Not only is “diversity” itself discrimination; worse, it actually devalues the very concept of discrimination. When defenders argue, as they always do, that critics are hypocrites (or even racists) for tolerating preferential treatment based on legacy status or athletic or musical ability but not race, what they are really saying is that if you can discriminate for any reason you can discriminate for every reason, that all discrimination is the same. “Diversity,” in short, drains the evil out of discrimination based on race.


2. “Diversity” is Indistinguishable from a Quota

Everyone agrees that quotas are bad, and illegal, and thus “diversity” defenders go to great lengths to insist that preferential admissions, especially when done “holistically,” do not amount to a quota system. But the fact is that it’s hard to see any practical difference between “diversity” in practice and patently illegal race norming—putting minorities in a separate pool, judging them only against other members of the pool, and accepting a certain (even if indeterminate) number of them.
Indeed, a recent study described in Inside Higher Ed found that it was quite common at elite, selective institutions for minority applicants “not [to] compete for admission against the larger applicant pool. Instead, [they] may compete only among those…within the same group.”[6] This practice has been illegal since at least the Bakke decision in 1978.


3. “Applying While Asian”: “Diversity” is Racial Profiling

No doubt all the supporters of racial preference abhor “racial profiling,” at least when the police do it (and even when race is “just one factor”). They don’t recognize what is perfectly obvious to everyone else: admissions offices engage in racial profiling every day.

ASSIGNED TASK 1: In the admissions text, since what point has minority applicants competing only within their own group been illegal?
ASSIGNED TASK 2: List each component of race norming that the admissions text describes.
ASSIGNED TASK 3: Reproduce word for word the portion of the admissions text starting at "Indeed, a recent" and ending at "profiling every day.".

COLLECTED DATA:

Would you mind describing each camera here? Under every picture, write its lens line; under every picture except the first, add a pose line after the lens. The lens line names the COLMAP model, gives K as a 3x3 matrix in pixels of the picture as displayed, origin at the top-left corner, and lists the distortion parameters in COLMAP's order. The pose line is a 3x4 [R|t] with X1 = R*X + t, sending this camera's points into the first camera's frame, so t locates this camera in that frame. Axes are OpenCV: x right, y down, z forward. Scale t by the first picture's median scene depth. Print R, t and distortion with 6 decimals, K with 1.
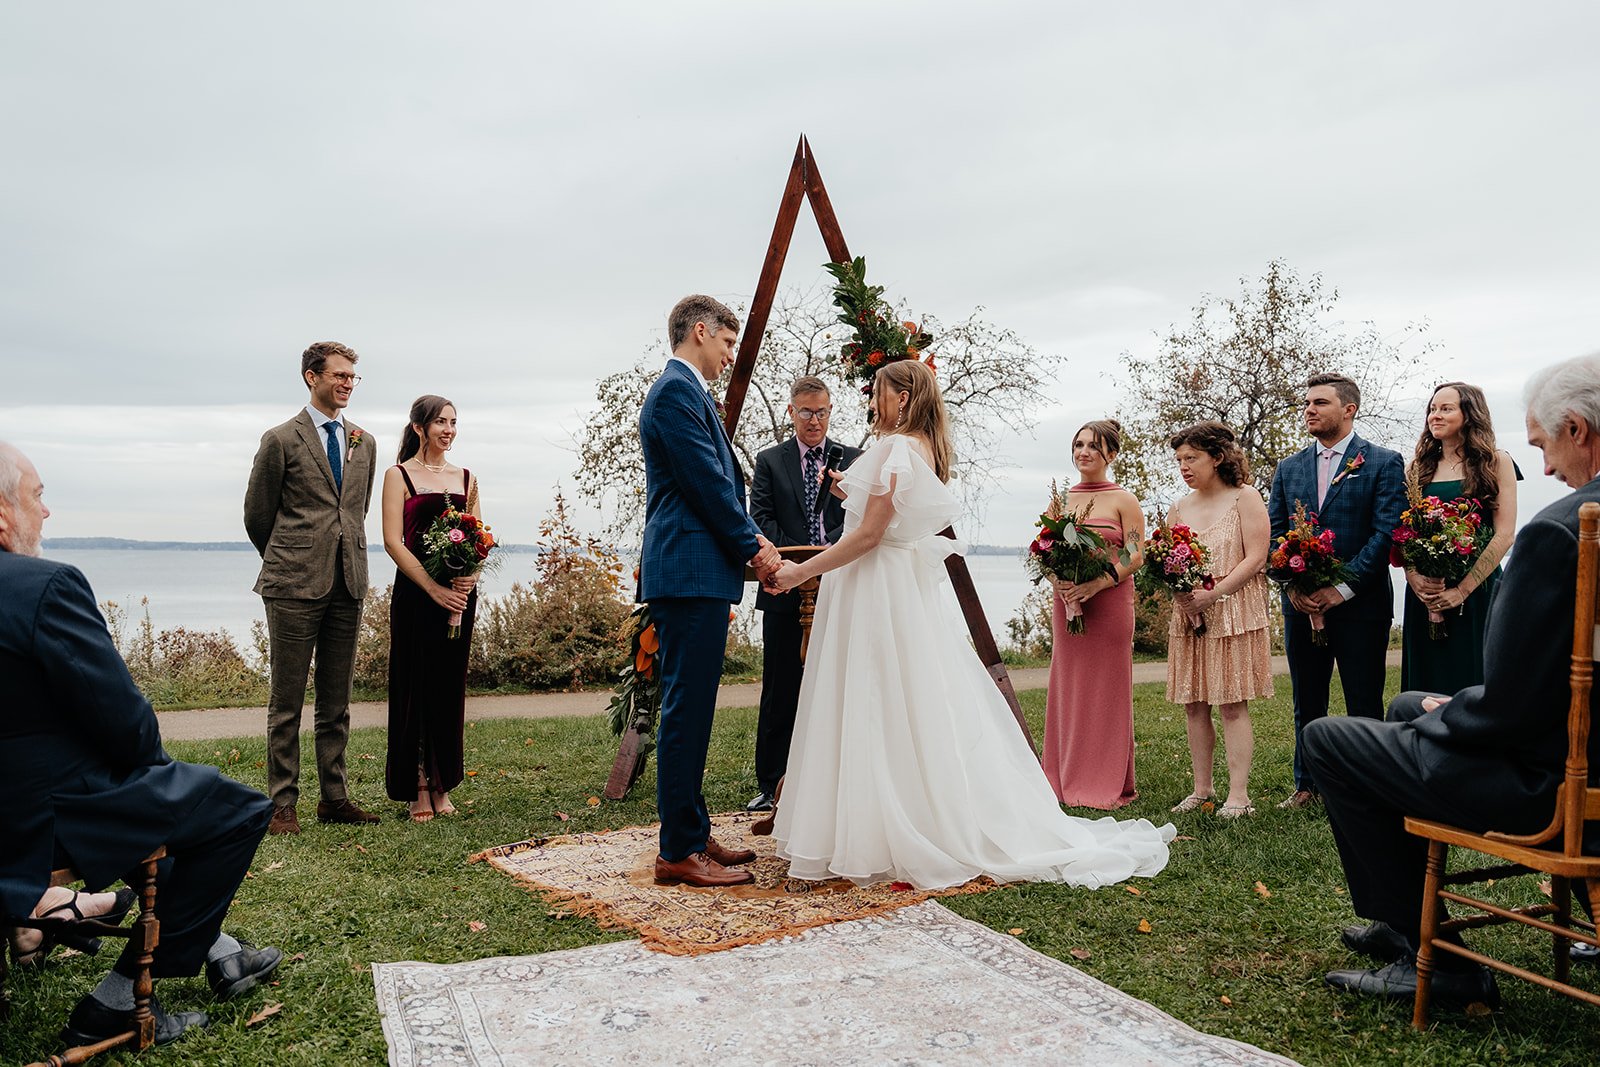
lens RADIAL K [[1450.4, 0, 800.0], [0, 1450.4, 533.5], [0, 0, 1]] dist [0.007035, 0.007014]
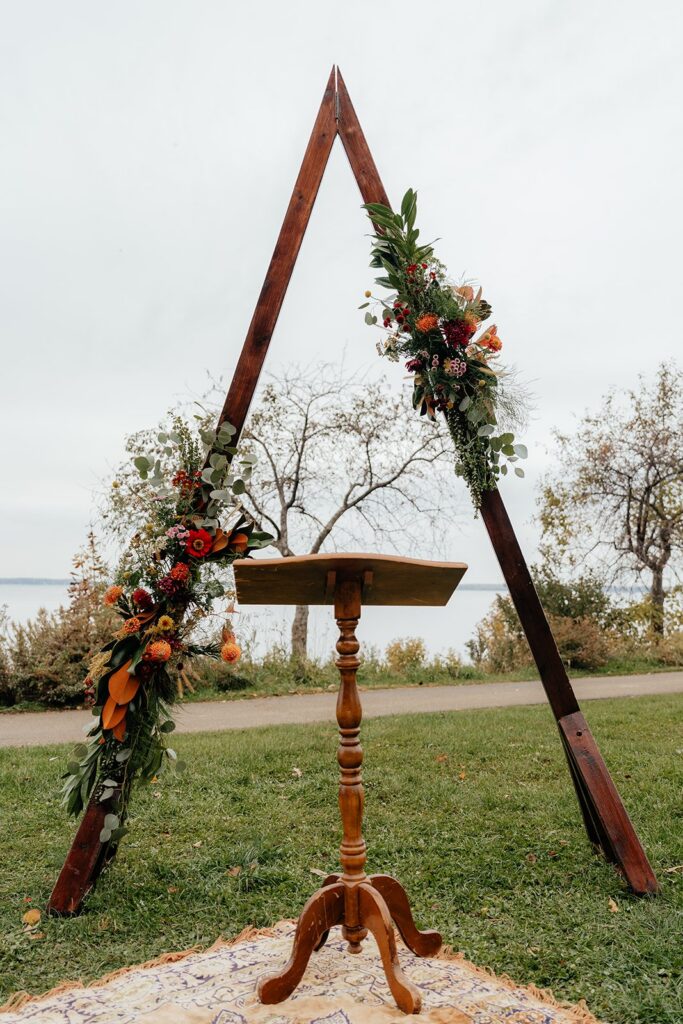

WRITTEN REPLY 1: Since at least the Bakke decision in 1978.

WRITTEN REPLY 2:
- Putting minorities in a separate pool
- Judging them only against other members of the pool
- Accepting a certain (even if indeterminate) number of them

WRITTEN REPLY 3:
Indeed, a recent study described in Inside Higher Ed found that it was quite common at elite, selective institutions for minority applicants “not [to] compete for admission against the larger applicant pool. Instead, [they] may compete only among those…within the same group.”[6] This practice has been illegal since at least the Bakke decision in 1978.


3. “Applying While Asian”: “Diversity” is Racial Profiling

No doubt all the supporters of racial preference abhor “racial profiling,” at least when the police do it (and even when race is “just one factor”). They don’t recognize what is perfectly obvious to everyone else: admissions offices engage in racial profiling every day.